While there remains some way to go for this treaty and ICAN’s work, it is important to understand what the Nobel committee was recognising in awarding the Peace Prize to ICAN. Though not themselves in possession of nuclear weapons, the 122 states from across the world that passed the new Treaty represent countries whose citizens would disproportionately have to deal with the fall-out of nuclear war. In that sense, ICAN has served as the vehicle for an expression of the global public interest. The harms that would result from the use of nuclear weapons would themselves be global and, in emphasising that point, ICAN has pushed it to the front of the global agenda. That is no small feat.
There are good reasons, therefore, to welcome the Peace Prize, not least because it increases the pressure on the nuclear-armed states to recognise the threat their weapons pose to others. As Article 36, the NGO Elizabeth represents on the International Steering Group of ICAN, has put it, the awarding of the “Nobel Peace Prize will boost efforts to prevent the horror threatened by nuclear weapons”.
At the same time, it is also important to recognise that while a ban on nuclear weapons represents incredible progress, nuclear weapons are only one among the many kinds of weapons that either threaten or are currently causing harm in communities across the world today. Progress on nuclear weapons must be matched with progress to address harm from small arms, explosive weapons, drones and lethal autonomous weapons systems to name just a few areas of contemporary concern. Each poses challenges, which are different in each case. With drone strikes, for instance, increasingly front and centre in global conflicts, global action is needed to define limits of acceptable use and halt problematic trajectories in their deployment for unaccountable killing. None of these areas can be ignored.
The achievement of the Treaty, and ICAN’s recognition through the Nobel Prize, demonstrates that progress can be made towards abolishing unacceptable weapons and practices when committed states, international organisations and civil society work together, as other disarmament campaign such as those to ban land mines and cluster munitions have demonstrated before. Even without the participation of the nuclear-armed states, the rest of the world can still act to take away the legitimacy of nuclear weapons, which will be crucial to marginalising their dangerous role in international relations.

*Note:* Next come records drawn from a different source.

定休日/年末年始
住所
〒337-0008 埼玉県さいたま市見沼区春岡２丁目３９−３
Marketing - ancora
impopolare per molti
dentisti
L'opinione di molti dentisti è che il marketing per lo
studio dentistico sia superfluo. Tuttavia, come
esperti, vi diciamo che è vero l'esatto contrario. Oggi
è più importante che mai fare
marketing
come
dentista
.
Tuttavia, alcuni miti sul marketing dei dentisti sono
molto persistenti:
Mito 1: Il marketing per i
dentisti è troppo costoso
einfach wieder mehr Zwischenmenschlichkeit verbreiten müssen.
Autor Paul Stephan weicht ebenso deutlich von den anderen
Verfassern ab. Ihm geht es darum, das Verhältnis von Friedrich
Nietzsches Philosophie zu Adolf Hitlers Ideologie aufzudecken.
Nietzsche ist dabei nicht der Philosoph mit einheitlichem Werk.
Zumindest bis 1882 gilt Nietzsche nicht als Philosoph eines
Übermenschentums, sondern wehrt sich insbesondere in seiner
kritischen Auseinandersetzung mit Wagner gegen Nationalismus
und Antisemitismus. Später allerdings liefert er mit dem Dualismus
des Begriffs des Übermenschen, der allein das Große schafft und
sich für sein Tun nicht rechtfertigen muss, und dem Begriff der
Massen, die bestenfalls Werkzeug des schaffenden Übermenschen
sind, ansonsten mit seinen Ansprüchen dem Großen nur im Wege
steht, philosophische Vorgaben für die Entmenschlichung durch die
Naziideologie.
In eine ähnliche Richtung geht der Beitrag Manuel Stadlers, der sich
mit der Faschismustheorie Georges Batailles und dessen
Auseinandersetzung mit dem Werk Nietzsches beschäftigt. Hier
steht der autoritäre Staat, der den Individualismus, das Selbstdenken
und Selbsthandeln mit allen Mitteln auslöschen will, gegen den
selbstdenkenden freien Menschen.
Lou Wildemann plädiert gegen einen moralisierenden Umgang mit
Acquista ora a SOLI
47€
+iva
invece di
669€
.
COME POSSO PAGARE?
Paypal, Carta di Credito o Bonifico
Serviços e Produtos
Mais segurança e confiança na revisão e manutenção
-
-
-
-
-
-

If we are going to reduce the harm to communities caused by practices such as drone strikes and the use of explosive weapons in populated areas, strengthening international standards in this way – by drawing a line around what is acceptable behaviour and not – will be key, and is also an area where we can see it is possible to effect change.
The Nobel Peace Prize does not signal on its own, therefore, that we are entering a more peaceful world. But by highlighting the work of ICAN, the prize recognises steps and ways of working that can contribute to pursuing that broader goal. These show not just that progress can be made, but how progress can be made, and that is likely to be the most significant legacy of this prize.